McFadyen has led numerous advocacy efforts throughout North America, succeeding in having government decisions reversed.

He is a member of the NYU Working Group on Compassionate Use and Preapproval Access (CUPA). He is an associate fellow of the GE2P2 Global Foundation and is a member of its Independent Bioethics Advisory Committee (IBAC). The Committee provides bioethics consultative services to commercial and other biopharma organizations on clinical trials, expanded access programs for investigational medicines and therapies, and in other areas. In 2016, McFadyen testified as an expert witness to the US Senate Committee of Homeland Security and Government Affairs regarding "Exploring A Right To Try For Terminally Ill Patients". He has written extensively on the subject and has been quoted in news articles regarding the legislation.
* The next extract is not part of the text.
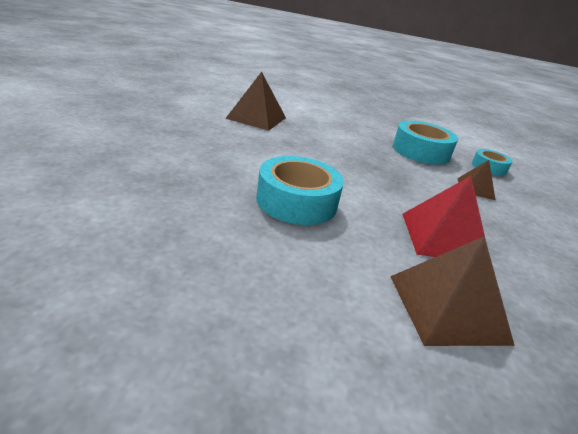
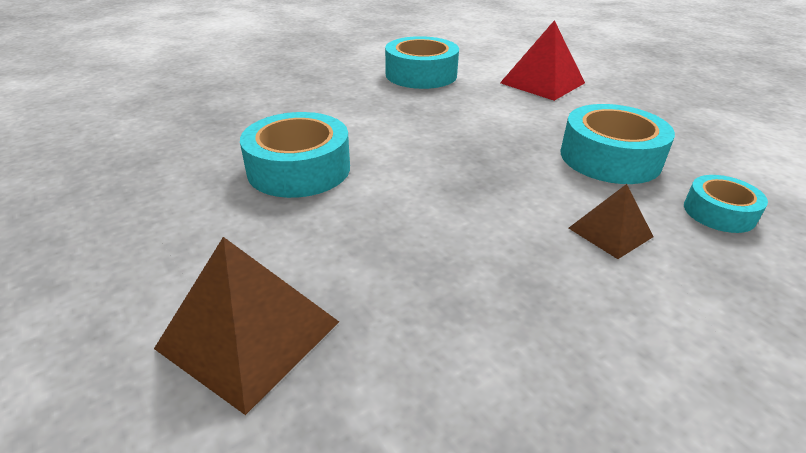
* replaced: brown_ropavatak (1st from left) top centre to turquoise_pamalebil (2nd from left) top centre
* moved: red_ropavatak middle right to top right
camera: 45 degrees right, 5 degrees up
McFadyen has contributed to shaping public policy throughout Canada with respect to availability of million dollar per-year treatments for children dying from rare diseases, and continues to work and support families as they deal with the struggles of diagnosis and its ramifications. McFadyen and The Isaac Foundation were featured in the fall edition of GO Magazine and the Clinical Leader for their work with families dealing with MPS diseases throughout Canada. In 2014, He was featured on Global National's Everyday Heroes segment. The Isaac Foundation has found public support and advocacy in musicians (John Mayer, Ron Sexsmith, The Tragically Hip, and Danny Michel), and sports figures (Toronto Blue Jays' pitcher, Roy Halladay).

In 2013, McFadyen created a second non-profit corporation called Equal Access for Rare Disorders to work toward fair and equitable access to treatments for children affected by rare diseases throughout Canada and the United States.

McFadyen is a former educator and writer, having taught for 16 years as a 7/8 teacher for the Limestone District School Board. He received his Bachelor of Arts and his Bachelor of Education degrees from Queen's University. McFadyen is the author of the 2008 educational resource, The Educator's Guide to the Vinyl Cafe, planned and collaboratively written with Stuart McLean, host of CBC radio's The Vinyl Cafe. McFadyen has been a guest lecturer at Queen's University's Faculty of Education, lecturing to education students and to International Education Professors. He is a Teaching Excellence Fellow for Queen's University's Interactive Technology program.